塩ひとつまみは、親指と人差し指、中指の3本の指でつまんだ量

塩ひとつまみ

 

グラムで計ると、

塩少々は、0.3g
塩ひとつまみは、0.7g

この表現方法や数字を知っていても大きな意味はないんです。
主婦のすごさはこれらを知っている程度のことではないんです。

 

<主婦のすごさは「塩梅」を使い分けるところにある>

 

多い人は、一年間365日の食事を家族のために作ります。
そんな主婦がパスタを作るとき、
麺をゆでてお湯を切った後に、塩0.3gかければおいしくなる、
とか考えないですよね。

どうするかといえば、
パスタをゆでてお湯を切った後に、塩を少々かければおいしくなる、
と考えるんです。

つまり、冬につくるパスタと、夏のように汗をかく時期につくるパスタの塩加減が同じなわけないのです。
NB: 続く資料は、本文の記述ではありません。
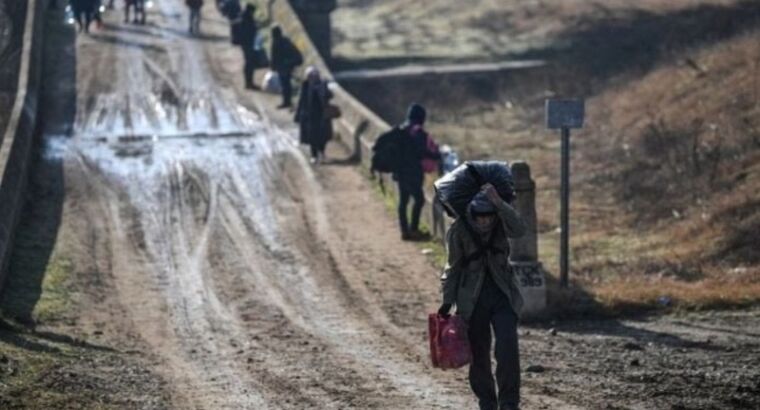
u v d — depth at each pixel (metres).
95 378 38.62
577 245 73.88
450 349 29.03
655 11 159.38
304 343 45.47
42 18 126.75
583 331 48.19
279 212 73.00
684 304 52.19
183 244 65.38
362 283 57.22
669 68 127.62
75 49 128.38
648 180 89.75
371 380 38.78
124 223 69.81
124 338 46.75
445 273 29.64
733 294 53.28
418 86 140.38
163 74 118.81
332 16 186.00
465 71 141.38
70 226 68.62
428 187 71.44
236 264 61.19
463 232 29.41
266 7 145.62
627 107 118.19
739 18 143.25
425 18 177.25
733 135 93.75
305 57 119.00
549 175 98.94
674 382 37.78
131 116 102.81
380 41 162.88
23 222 68.56
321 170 84.25
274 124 100.19
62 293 54.41
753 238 69.38
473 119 130.50
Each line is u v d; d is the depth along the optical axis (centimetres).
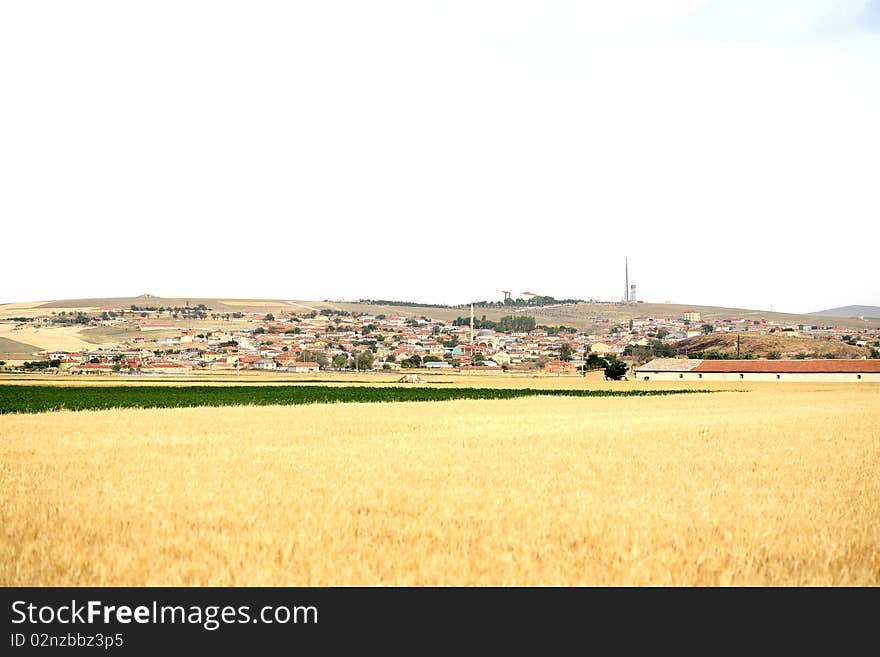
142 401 7288
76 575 1109
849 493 1853
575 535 1350
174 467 2344
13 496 1755
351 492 1831
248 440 3362
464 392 9519
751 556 1212
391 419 4853
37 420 4681
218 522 1455
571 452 2831
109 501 1673
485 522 1448
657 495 1798
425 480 2056
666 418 4984
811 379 14238
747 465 2425
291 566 1156
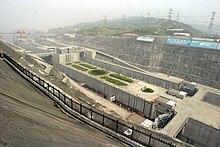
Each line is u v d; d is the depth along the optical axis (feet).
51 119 43.88
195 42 328.90
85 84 336.90
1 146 20.88
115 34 573.33
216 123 163.02
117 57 444.96
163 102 198.90
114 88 274.57
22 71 105.40
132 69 358.02
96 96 285.23
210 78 293.43
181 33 517.55
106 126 58.85
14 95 53.01
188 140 173.06
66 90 112.68
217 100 242.58
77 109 71.61
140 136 54.03
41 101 67.15
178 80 295.28
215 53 292.61
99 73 348.79
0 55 129.80
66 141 32.42
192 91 260.01
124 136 53.26
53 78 135.03
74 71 363.56
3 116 28.45
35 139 27.04
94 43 554.87
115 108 245.24
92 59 440.04
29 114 37.63
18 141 23.99
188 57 326.44
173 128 149.69
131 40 440.45
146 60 383.65
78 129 46.70
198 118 171.12
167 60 355.36
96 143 39.63
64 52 422.82
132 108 248.11
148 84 300.61
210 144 157.69
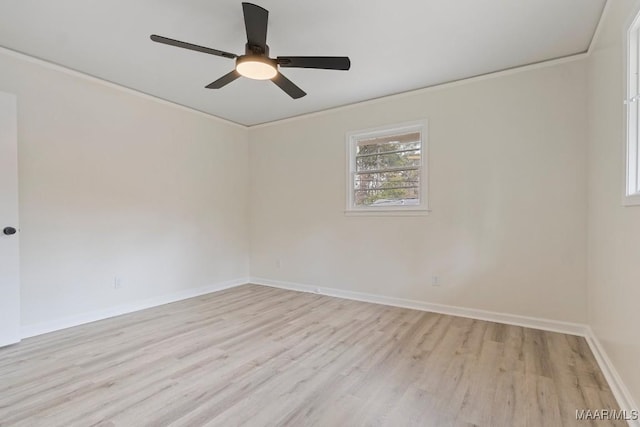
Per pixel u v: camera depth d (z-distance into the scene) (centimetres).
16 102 275
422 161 365
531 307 309
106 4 220
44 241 298
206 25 245
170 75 330
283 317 341
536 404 184
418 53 286
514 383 206
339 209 428
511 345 265
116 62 302
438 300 357
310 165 453
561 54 289
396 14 230
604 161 230
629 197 174
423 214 365
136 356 246
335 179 431
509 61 302
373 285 401
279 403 186
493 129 326
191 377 215
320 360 240
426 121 362
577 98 288
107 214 344
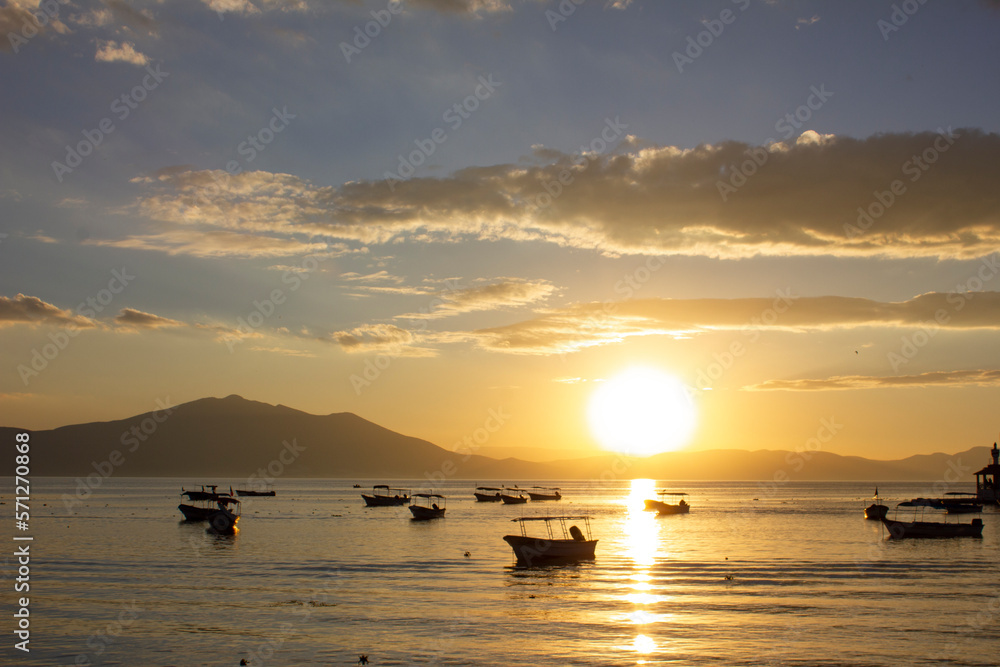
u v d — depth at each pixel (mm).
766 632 35875
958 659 31641
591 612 40469
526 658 31953
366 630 36562
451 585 49500
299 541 79625
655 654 32469
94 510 134375
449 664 31328
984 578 51719
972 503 139125
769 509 156375
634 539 84188
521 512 146375
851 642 34125
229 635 35719
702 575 53750
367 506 165125
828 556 65875
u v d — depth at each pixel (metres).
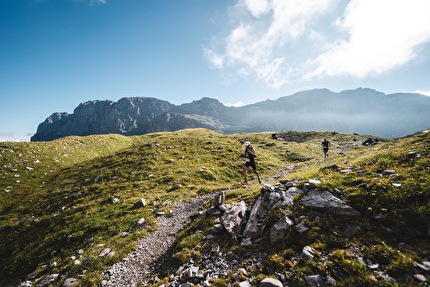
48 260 14.70
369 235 7.66
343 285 6.18
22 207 26.12
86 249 14.43
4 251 17.34
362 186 9.97
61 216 20.98
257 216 10.77
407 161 11.37
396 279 5.88
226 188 23.05
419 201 8.06
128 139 77.56
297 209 10.01
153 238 14.07
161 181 27.47
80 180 32.34
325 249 7.67
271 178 28.55
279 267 7.64
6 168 36.50
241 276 7.83
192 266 9.44
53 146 50.34
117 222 17.52
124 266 11.56
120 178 30.05
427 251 6.41
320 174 13.19
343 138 79.88
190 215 16.22
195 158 37.56
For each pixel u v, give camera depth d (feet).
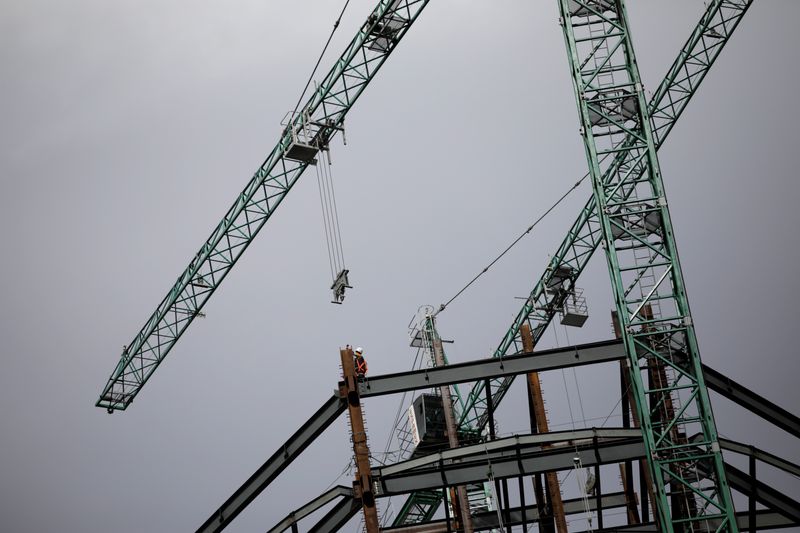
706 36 375.66
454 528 292.20
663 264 250.57
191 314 411.54
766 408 262.67
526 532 273.75
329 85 350.64
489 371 258.37
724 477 235.40
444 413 330.54
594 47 266.36
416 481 249.75
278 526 258.37
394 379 259.19
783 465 247.91
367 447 251.19
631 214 254.88
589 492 327.47
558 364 257.75
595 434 248.73
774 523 258.16
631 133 260.42
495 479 248.32
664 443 241.14
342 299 359.25
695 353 244.22
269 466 270.46
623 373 281.95
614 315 290.56
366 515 244.42
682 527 241.35
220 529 278.46
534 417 304.71
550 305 402.72
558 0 271.28
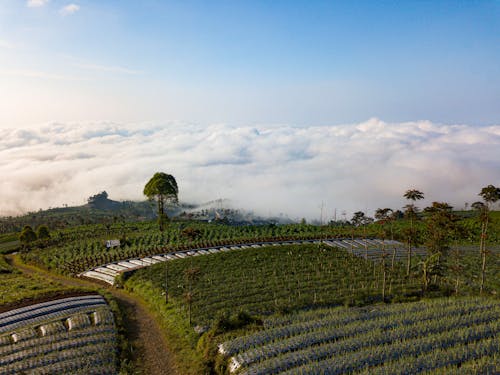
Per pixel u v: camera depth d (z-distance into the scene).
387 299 70.94
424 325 54.38
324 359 46.75
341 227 149.38
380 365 45.06
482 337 51.25
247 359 46.72
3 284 77.56
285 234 127.56
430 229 85.50
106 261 96.12
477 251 108.31
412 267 89.88
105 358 48.91
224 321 56.44
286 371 43.56
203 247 107.19
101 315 60.88
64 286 77.06
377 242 118.75
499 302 64.81
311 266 88.38
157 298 71.12
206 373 47.16
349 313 60.81
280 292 72.12
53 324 56.62
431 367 44.00
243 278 79.75
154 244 109.62
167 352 53.91
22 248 120.06
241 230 133.00
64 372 45.16
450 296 71.81
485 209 85.50
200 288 74.19
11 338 52.78
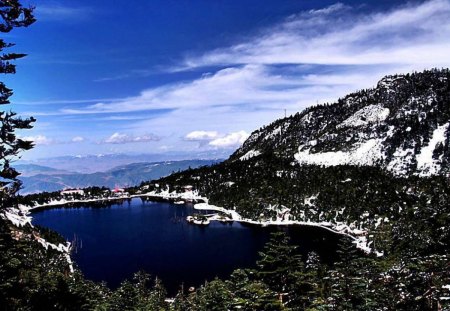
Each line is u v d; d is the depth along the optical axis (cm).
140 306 7919
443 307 2788
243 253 18600
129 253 19500
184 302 9356
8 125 2169
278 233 3136
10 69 2166
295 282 3091
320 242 19912
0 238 2422
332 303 3509
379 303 3381
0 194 2192
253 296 3158
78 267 17112
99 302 7512
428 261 2861
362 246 16975
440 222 2891
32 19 2216
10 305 2480
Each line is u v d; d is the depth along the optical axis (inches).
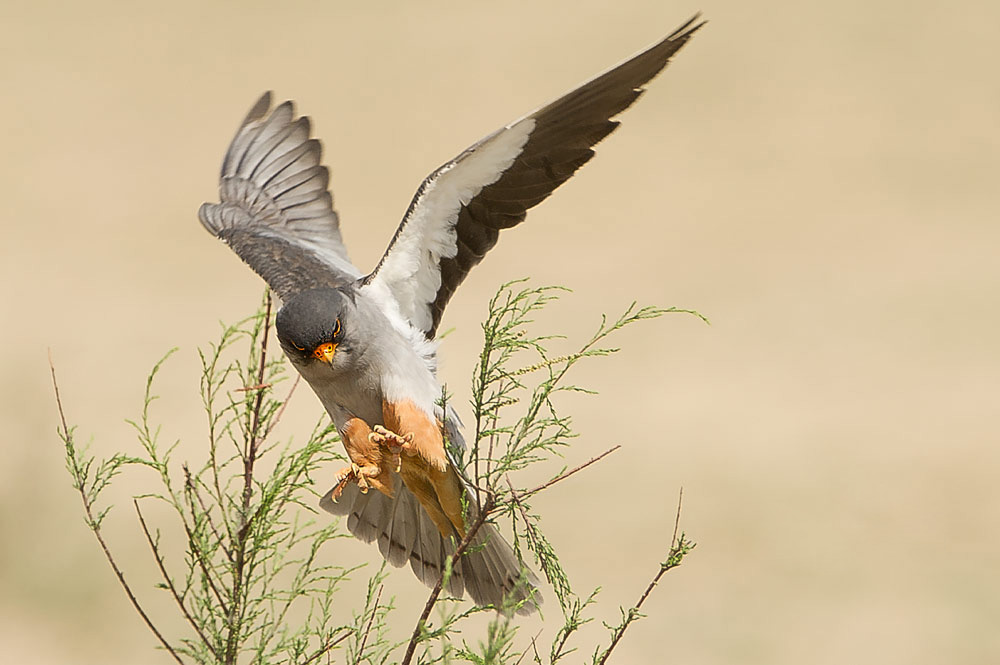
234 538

家族のために食事を作り始めたときは、辛いだの甘いだの言われたこともあったと思います。
けれど毎日の料理を作っているうちに作る人の味覚と食べる人の味覚が近づいてくるのです。
その家族にとってのベストの塩梅がわかってくるのです。
季節の違いや時間の違い、仕事から帰ってきた時の状態によっても塩梅は自然と変わっているのです。

 

<野菜栽培の世界に照らし合わせてみる>

 

野菜栽培の世界においては、主婦の方と似ていると思っています。特に個別契約で定期宅配をしている農家です。

例えるならば、
農協やスーパーに卸している農家は、料理屋さんです。
個別契約定期宅配をしている農家は、主婦です。

料理屋さんであれば、「その店の味」というものがあります。だから各料理人が勝手に塩梅を変えていいものではありません。

個別契約の農家の場合は、契約を交わした方に対して野菜を作ります。
多品目定期宅配の場合は、一年を通して満足を得られるように計画を立てます。彩り、ボリューム、根菜・果菜・葉菜のバランスなどです。

主婦の方々が家族を想って家事をするように、
個別契約で農業を営む人は、契約者の人を想って野菜づくりをしています。

僕も主婦の方々に負けじと「塩梅の感覚」を育てていきたいと思っています。